We acknowledged that it is difficult to kickstart a local group under current conditions, as we cannot organise visits or have face-to-face meetings, e.g. book presentations. The question is if there is enough proximity between individual comrades (Liverpool, Sheffield, Leeds, Manchester) in order to galvanise some forces around a practical project.
We finally talked about what we want to do together over the coming months.
We want to focus on finalising a few more interviews about fellow workers experience during the lockdown and in the current situation of crisis. These interviews will be summarised as part of a general pamphlet in which we present some ideas about the crisis and how we can respond to it. The pamphlet’s main point is that we need working class self-organisation and coordination in concrete day-to-day terms.
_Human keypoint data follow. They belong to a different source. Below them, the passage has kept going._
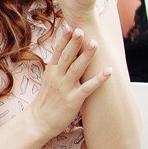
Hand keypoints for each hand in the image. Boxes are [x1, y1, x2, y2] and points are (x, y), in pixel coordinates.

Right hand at [26, 25, 111, 140]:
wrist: (38, 122)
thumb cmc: (46, 101)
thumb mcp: (49, 80)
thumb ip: (58, 67)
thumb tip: (65, 53)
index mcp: (51, 71)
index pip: (58, 52)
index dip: (64, 39)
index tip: (69, 26)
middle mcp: (57, 77)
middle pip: (67, 57)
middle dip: (74, 43)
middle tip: (82, 29)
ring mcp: (65, 88)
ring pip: (77, 69)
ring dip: (86, 56)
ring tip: (95, 44)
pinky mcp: (73, 100)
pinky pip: (88, 88)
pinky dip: (99, 79)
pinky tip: (109, 71)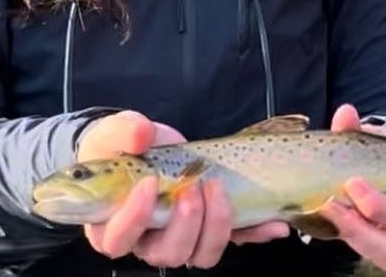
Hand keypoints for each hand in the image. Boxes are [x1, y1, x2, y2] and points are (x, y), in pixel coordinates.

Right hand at [76, 110, 288, 267]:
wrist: (144, 145)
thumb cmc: (120, 147)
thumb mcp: (114, 133)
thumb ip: (123, 132)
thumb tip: (141, 133)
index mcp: (112, 223)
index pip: (117, 240)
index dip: (133, 220)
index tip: (150, 184)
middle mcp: (147, 239)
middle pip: (166, 254)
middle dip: (185, 223)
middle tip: (193, 186)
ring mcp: (182, 236)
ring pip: (200, 254)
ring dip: (216, 226)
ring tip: (217, 189)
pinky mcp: (209, 225)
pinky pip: (235, 239)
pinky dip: (256, 232)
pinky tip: (273, 223)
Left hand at [317, 104, 385, 270]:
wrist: (382, 167)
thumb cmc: (382, 155)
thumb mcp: (373, 142)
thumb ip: (357, 129)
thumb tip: (346, 112)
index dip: (378, 204)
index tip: (351, 183)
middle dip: (360, 225)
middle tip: (331, 203)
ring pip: (377, 251)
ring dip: (349, 234)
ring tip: (324, 212)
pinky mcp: (369, 241)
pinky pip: (360, 249)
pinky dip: (340, 235)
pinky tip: (320, 219)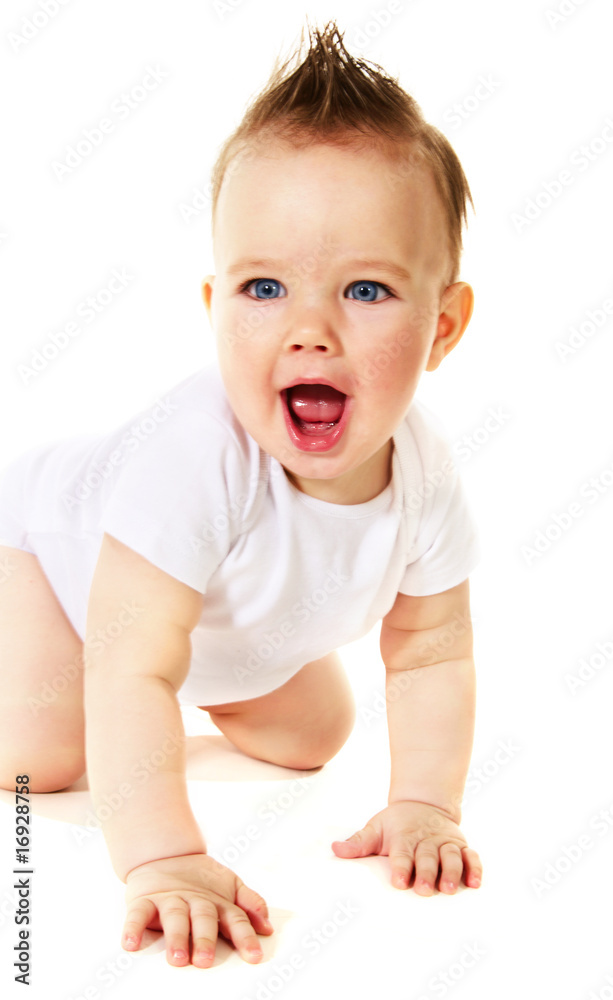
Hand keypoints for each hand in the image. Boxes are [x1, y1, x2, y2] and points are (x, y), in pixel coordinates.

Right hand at [122, 853, 272, 966]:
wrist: (164, 853)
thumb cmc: (200, 881)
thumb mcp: (229, 888)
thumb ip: (249, 904)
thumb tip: (268, 926)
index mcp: (217, 901)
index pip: (235, 918)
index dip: (245, 936)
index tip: (254, 956)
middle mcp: (195, 900)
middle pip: (203, 919)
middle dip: (205, 939)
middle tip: (206, 960)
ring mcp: (170, 899)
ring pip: (174, 918)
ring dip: (176, 937)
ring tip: (177, 957)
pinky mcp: (145, 899)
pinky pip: (137, 914)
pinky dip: (133, 928)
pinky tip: (130, 943)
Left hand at [331, 800, 481, 893]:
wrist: (423, 803)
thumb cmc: (396, 824)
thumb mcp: (375, 828)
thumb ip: (358, 842)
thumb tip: (335, 849)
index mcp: (404, 837)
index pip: (402, 853)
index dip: (401, 867)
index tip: (398, 882)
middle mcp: (426, 840)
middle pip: (427, 857)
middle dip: (427, 873)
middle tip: (425, 890)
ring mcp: (445, 842)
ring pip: (451, 857)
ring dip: (451, 872)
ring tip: (449, 889)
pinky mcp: (461, 845)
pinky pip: (471, 856)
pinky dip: (474, 868)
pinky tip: (475, 883)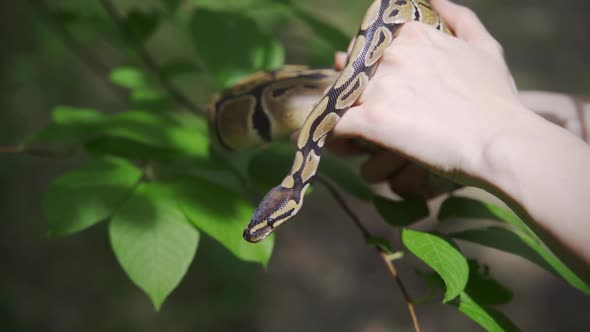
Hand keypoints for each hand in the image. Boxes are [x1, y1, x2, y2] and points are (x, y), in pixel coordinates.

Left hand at [331, 0, 523, 185]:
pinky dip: (334, 136)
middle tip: (367, 115)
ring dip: (341, 114)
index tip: (376, 89)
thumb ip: (459, 18)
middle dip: (354, 92)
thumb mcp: (486, 49)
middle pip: (350, 70)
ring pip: (339, 95)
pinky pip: (333, 124)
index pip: (369, 45)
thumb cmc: (496, 101)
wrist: (499, 143)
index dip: (367, 68)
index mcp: (412, 35)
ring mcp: (378, 86)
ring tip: (353, 137)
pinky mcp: (371, 119)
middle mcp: (390, 55)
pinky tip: (346, 146)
We also want to present some ideas on the need for a pragmatic revolutionary transition. The pamphlet is meant to reach out to other working class militants, in view of a hopefully bigger meeting in autumn 2021.
We want to formulate a letter to comrades abroad with concrete questions about the current situation in terms of struggles against the Covid19 regime and the fall-out in terms of job and wage cuts. Aim is to have brief reports from various countries which can be read before having an online discussion meeting – in order to avoid having to listen to long reports in front of Zoom screens. Focus should be on the conditions for struggle and our support.
Comrades agreed to put together a reading and discussion list for the next six months. These will be primarily ‘fundamental’ topics.
Name and website
‘Let’s get rooted’ reminds us too much of gardening centres and Australian dating websites, we therefore generalise ‘AngryWorkers’ as the name of the wider network. We work on a new website and a series of podcasts on general questions, book reviews etc.